**TASK DETAILS:** List every line in the records below that contains the string "typing".

═════ INFORMATION GIVEN

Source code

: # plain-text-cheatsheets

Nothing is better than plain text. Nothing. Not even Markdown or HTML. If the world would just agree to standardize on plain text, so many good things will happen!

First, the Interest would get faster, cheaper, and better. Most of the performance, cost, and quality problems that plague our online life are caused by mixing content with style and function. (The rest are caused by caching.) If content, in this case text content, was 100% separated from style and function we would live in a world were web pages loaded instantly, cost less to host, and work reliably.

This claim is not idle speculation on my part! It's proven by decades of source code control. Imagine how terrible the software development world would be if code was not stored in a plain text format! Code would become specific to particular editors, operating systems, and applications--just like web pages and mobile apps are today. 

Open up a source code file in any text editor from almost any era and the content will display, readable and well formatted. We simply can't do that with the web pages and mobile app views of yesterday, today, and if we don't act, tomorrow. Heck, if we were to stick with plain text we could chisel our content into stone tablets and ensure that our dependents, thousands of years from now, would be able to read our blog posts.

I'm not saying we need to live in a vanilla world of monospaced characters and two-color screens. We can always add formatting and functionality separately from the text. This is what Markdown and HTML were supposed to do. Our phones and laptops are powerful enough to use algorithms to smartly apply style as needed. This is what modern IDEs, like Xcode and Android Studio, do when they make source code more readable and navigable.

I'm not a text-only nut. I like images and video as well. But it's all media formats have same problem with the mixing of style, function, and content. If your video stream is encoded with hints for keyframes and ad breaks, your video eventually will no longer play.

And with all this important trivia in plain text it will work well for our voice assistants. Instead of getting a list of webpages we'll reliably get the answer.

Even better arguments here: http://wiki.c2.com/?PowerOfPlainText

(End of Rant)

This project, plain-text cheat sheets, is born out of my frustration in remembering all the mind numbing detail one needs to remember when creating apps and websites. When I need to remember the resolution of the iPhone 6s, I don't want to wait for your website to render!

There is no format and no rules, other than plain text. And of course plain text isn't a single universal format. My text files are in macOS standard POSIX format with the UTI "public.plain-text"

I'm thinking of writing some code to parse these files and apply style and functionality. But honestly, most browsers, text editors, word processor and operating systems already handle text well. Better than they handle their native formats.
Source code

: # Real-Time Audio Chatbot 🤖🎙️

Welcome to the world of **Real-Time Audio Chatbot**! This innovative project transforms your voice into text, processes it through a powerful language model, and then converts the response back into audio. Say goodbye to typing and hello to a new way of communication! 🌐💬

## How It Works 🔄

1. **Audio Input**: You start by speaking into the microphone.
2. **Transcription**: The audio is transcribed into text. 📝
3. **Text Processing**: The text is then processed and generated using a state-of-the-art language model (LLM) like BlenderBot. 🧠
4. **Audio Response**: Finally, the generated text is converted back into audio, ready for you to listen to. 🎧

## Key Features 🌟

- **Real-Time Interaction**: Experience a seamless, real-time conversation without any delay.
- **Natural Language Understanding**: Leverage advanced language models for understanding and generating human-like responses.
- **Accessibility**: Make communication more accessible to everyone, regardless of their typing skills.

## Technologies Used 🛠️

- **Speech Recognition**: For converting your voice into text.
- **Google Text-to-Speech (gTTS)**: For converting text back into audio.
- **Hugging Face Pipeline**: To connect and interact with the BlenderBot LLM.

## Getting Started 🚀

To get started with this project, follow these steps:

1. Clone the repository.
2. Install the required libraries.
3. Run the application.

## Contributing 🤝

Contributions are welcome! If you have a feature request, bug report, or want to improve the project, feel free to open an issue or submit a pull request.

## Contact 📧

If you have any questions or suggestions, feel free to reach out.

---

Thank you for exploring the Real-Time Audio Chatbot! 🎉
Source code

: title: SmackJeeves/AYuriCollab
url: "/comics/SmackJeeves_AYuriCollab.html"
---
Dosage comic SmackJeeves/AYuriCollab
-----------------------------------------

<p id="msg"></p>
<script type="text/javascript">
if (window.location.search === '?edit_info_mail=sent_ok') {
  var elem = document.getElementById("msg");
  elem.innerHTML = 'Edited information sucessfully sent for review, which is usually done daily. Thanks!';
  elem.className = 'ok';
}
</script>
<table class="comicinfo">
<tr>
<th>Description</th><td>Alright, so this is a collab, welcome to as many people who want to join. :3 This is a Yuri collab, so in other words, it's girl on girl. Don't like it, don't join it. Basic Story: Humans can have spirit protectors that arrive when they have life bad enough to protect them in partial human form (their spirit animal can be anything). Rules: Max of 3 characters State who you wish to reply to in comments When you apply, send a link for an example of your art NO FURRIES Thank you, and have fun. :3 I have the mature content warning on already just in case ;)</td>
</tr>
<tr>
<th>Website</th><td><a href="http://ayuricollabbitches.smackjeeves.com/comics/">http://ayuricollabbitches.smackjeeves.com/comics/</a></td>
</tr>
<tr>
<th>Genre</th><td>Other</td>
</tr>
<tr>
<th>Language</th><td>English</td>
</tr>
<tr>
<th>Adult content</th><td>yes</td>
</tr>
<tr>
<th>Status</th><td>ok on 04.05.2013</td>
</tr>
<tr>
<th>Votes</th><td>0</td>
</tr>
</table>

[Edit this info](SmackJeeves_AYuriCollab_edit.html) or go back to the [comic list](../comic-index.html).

══════════

**ANSWER FOR THIS EXERCISE:**
Welcome to the world of **Real-Time Audio Chatbot**! This innovative project transforms your voice into text, processes it through a powerful language model, and then converts the response back into audio. Say goodbye to typing and hello to a new way of communication! 🌐💬
- **Accessibility**: Make communication more accessible to everyone, regardless of their typing skills.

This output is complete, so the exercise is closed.